Dallas Releases Plan for Southern Gateway Deck Park in Oak Cliff – NBC 5 Dallas-Fort Worth

More than 50 years ago, the construction of Interstate 35E split and destroyed neighborhoods in Oak Cliff and South Dallas.

Now residents could soon see part of the efforts of the Dallas Department of Transportation and the Texas Department of Transportation, with a 5.5-acre deck park in Oak Cliff being built over a section of I-35E connecting South “doing the wrong thing.” put”. Dallas neighborhoods.

Dallas on Tuesday released its master plans for the Southern Gateway Deck Park, which is part of the Southern Gateway Project.

Stage One of the deck park spans Ewing and Marsalis Avenues on I-35E, adjacent to the Dallas Zoo, and includes a lawn and over 250 trees.

It will also include other functions requested by the community, with a stage and pavilion, children’s playground, special food truck area and a multi-purpose building.

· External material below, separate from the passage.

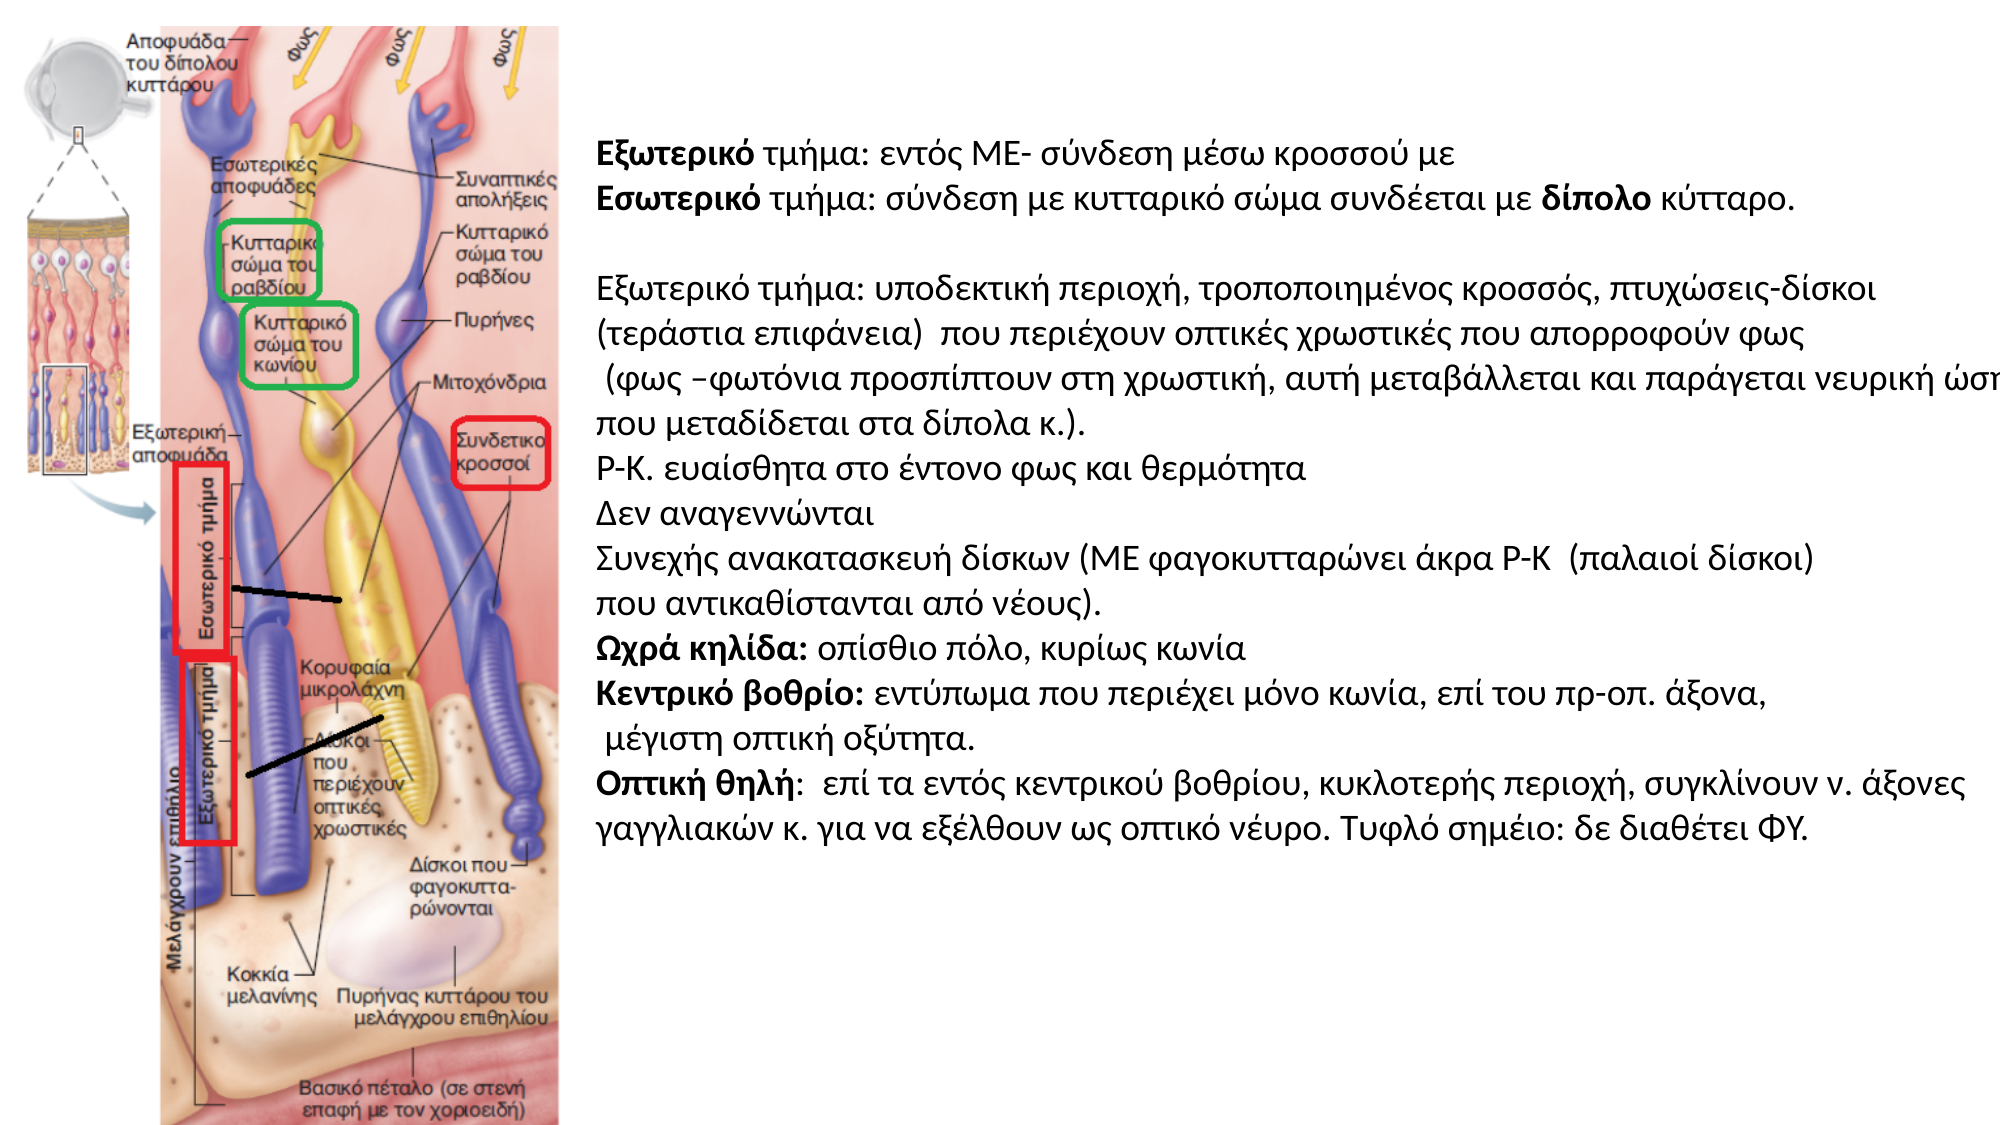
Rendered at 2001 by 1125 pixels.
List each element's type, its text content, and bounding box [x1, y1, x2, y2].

picture [0, 26, 571, 1125]
text_box Εξωτερικό τμήμα: εντός ΜΕ- σύνδεση μέσω κροσσού με Εσωτερικό τμήμα: σύνδεση με κυτταρικό σώμα συνδέεται με δίπολο κύτταρο. Εξωτερικό τμήμα: υποδεκτική περιοχή, τροποποιημένος κροσσός, πτυχώσεις-δίσκοι (τεράστια επιφάνεια) που περιέχουν οπτικές χρωστικές που απορροφούν φως (φως –φωτόνια προσπίπτουν στη χρωστική, αυτή μεταβάλλεται και παράγεται νευρική ώση που μεταδίδεται στα δίπολα κ.). Ρ-Κ. ευαίσθητα στο έντονο φως και θερμότητα Δεν αναγεννώνται Συνεχής ανακατασκευή δίσκων (ΜΕ φαγοκυτταρώνει άκρα Ρ-Κ (παλαιοί δίσκοι) που αντικαθίστανται από νέους). Ωχρά κηλίδα: οπίσθιο πόλο, κυρίως κωνία Κεντρικό βοθρίο: εντύπωμα που περιέχει μόνο κωνία, επί του πρ-οπ. άξονα, μέγιστη οπτική οξύτητα. Οπτική θηλή: επί τα εντός κεντρικού βοθρίου, κυκλοτερής περιοχή, συγκλίνουν ν. άξονες γαγγλιακών κ. για να εξέλθουν ως οπτικό νέυρο. Τυφλό σημέιο: δε διαθέτει ΦΥ. [581, 120, 2000, 856]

Photos: “An Opportunity to Do Wrong Right”: Dallas Reveals Plan for Southern Gateway Deck Park in Oak Cliff

This 2.8-acre section “aims to open to the public by the end of 2023,” said the Southern Gateway Public Green Foundation, a private not-for-profit that manages the park, on its website.

Construction of the park itself is slated to begin in 2022 after construction of the deck that will support the park is completed. TxDOT started this work in July 2020 and is about halfway through.

The park is a public-private partnership between the Southern Gateway Public Green Foundation and the city, TxDOT and the North Central Texas Council of Governments. It will cost approximately $ 82 million, with $ 35 million from the Foundation for the park and a total of $ 7 million from the Dallas City bond funds and $ 40 million from NCTCOG for the deck.

The foundation, which manages the public park as part of the partnership, decided in 2017 to build the park in two phases due to a lack of financial resources.

Phase two of the park’s schedule depends on securing additional infrastructure funding. Dallas Mayor Eric Johnson signed a letter Tuesday from a coalition of state mayors supporting President Joe Biden’s infrastructure package.

He told Sharon Grigsby of The Dallas Morning News that the Southern Gateway Deck Park fits Biden’s call to correct injustices in neglected communities with public infrastructure.

“This project is exactly within that framework,” Johnson told Grigsby. “Not only are we doing what we need to connect these communities from a civil engineering standpoint, we’re also doing things within the park to raise that equity.”

According to a task force study, the park connects two of the lowest-income census areas in Dallas. The 10th Street Historic District, a city of the freedmen, was populated by former slaves and was considered a landmark in 1993.

But the construction of I-35E in the early 1960s separated the area from the rest of Oak Cliff.

A pedestrian walkway called 12th Street Promenade is an attempt to reconnect the area to a Latino-majority community across I-35E that Grigsby wrote “is exemplified by the bustling atmosphere on Jefferson Boulevard.”

The walkway is lined with “interactive information” about former and current notable residents of Oak Cliff.